If anyone still doubts Bridget Bardot’s influence consider for example how she became so inextricably entangled in the departure of France’s two senior cabinet ministers Nicolas Hulot and Gerard Collomb.
Hulot, a mop-haired former television presenter turned Environmental Minister ran afoul of Miss Bardot when he appeared to side wither her on preserving France’s diminishing population of wild bears and wolves, and then proceeded to backtrack.
Collomb, a wizened elf of a man, another very early supporter of President Emmanuel Macron, and long-time tough-guy mayor of Lyon threw up his hands and returned to Lyon when as Interior Minister he sought to confront the other Bardot mainstream alert which is the islamicisation of France, writes our Europe correspondent.
Collomb as interior minister was also France’s top cop , and thus point man for the islamic problem.
He quit the government in a process which he described as “emerging out of the politically correct.”
These two episodes indicate Miss Bardot’s ability to retain her influence at the cutting, if not jarring, edge of public life.
She retired from show business in 1973, at the age of 38.
Since then she has all but stamped out bull fighting and in her passion for animal welfare has made the French care for their dogs, for example, in a way that would put even the English to shame.
When, a generation ago, she began sounding the alarm about the way in which France was moulding its ways around its islamic population, rather than vice versa, it was an unpopular cause in a nation which has thickets of legislation to allow people to do pretty much whatever they like under a faith canopy.

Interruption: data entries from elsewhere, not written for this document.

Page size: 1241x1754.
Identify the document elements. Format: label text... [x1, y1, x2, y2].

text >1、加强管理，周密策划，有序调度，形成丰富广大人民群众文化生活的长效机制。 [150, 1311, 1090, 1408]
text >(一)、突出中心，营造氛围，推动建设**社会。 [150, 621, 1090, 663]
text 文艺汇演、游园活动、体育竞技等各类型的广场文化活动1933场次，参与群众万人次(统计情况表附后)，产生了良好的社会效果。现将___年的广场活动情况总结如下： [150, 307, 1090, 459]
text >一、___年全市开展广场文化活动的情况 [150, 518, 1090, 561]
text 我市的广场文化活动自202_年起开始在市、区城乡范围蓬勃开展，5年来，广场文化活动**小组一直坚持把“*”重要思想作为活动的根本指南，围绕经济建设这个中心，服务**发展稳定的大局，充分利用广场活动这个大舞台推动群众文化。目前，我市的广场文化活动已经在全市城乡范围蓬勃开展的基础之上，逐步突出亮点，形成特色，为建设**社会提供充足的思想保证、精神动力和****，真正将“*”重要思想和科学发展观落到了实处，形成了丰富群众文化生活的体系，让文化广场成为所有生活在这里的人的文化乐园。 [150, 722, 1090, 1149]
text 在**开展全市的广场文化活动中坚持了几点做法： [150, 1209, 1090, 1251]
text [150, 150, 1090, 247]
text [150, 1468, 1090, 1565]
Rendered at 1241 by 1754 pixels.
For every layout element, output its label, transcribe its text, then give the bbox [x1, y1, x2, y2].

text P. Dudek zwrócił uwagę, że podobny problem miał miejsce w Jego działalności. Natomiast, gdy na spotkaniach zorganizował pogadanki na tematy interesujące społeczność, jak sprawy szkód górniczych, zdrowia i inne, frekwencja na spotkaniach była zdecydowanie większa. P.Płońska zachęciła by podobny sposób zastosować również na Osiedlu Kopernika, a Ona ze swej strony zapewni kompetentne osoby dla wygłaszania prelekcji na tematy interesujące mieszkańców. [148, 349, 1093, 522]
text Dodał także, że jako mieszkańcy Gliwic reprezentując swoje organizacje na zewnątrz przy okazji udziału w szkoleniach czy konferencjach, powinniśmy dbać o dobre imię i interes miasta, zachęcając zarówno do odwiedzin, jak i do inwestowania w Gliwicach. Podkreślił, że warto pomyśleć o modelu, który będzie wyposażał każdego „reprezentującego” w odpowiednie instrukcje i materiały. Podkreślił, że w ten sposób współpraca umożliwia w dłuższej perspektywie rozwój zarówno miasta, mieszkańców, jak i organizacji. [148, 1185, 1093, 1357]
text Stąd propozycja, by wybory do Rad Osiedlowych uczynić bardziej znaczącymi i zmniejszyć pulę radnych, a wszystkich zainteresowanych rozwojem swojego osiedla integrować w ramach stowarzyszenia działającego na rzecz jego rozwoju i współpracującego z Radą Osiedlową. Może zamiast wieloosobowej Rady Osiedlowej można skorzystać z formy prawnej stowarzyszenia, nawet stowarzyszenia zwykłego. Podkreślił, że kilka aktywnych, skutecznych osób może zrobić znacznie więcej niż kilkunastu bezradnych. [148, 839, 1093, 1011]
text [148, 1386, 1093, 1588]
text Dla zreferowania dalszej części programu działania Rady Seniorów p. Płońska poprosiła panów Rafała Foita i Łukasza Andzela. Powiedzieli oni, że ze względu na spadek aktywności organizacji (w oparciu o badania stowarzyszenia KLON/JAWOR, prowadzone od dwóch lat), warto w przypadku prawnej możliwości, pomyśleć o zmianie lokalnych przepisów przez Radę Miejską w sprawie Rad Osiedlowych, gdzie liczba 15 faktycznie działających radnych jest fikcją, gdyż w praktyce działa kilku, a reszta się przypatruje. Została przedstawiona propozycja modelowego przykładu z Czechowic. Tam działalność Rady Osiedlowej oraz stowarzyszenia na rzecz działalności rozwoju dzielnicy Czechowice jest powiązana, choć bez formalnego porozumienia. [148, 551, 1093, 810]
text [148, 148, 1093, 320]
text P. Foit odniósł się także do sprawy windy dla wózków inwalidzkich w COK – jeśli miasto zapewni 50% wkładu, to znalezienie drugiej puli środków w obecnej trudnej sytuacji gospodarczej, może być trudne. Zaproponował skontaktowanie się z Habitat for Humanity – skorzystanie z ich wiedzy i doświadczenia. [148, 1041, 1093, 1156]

Again, the times have vindicated her, as M. Collomb’s sudden departure indicates.
He kept moving forward on the tough security issues, he disclosed on his departure.
But “there was nobody behind me.”
Bridget Bardot has something in common with the late Princess Diana in that she viscerally discerns the issues about to break on the public consciousness, and then unreservedly supports them.
They had in common the ability to distinguish between the transient and the embedded.
She was asked upon her retirement in 1973 what the future held for her.
“Age will destroy me,” she said, “as it will destroy everyone else.”
She had changed the way women looked and she had personified the film industry.
How did she remain such a fixture on the public stage?
The first part of her career was dedicated to giving the public what they wanted to know.
The second stage to what they needed to know.
She was the first to draw attention to the neglect of animals.
Then she became the first ultra high profile public figure to break ranks and focus on the problems of integrating islam into a christian state.
Instinctively she understood when her grip on the fashion-entertainment sphere had reached its zenith and simply transferred her operational role from this ephemera to zones in which she could use her hold on the public imagination and apply it where it needed to be applied.
Above all, she knew when to close the door on one life and open it on another and quite different one.
Something that those in public life usually find it impossible to do.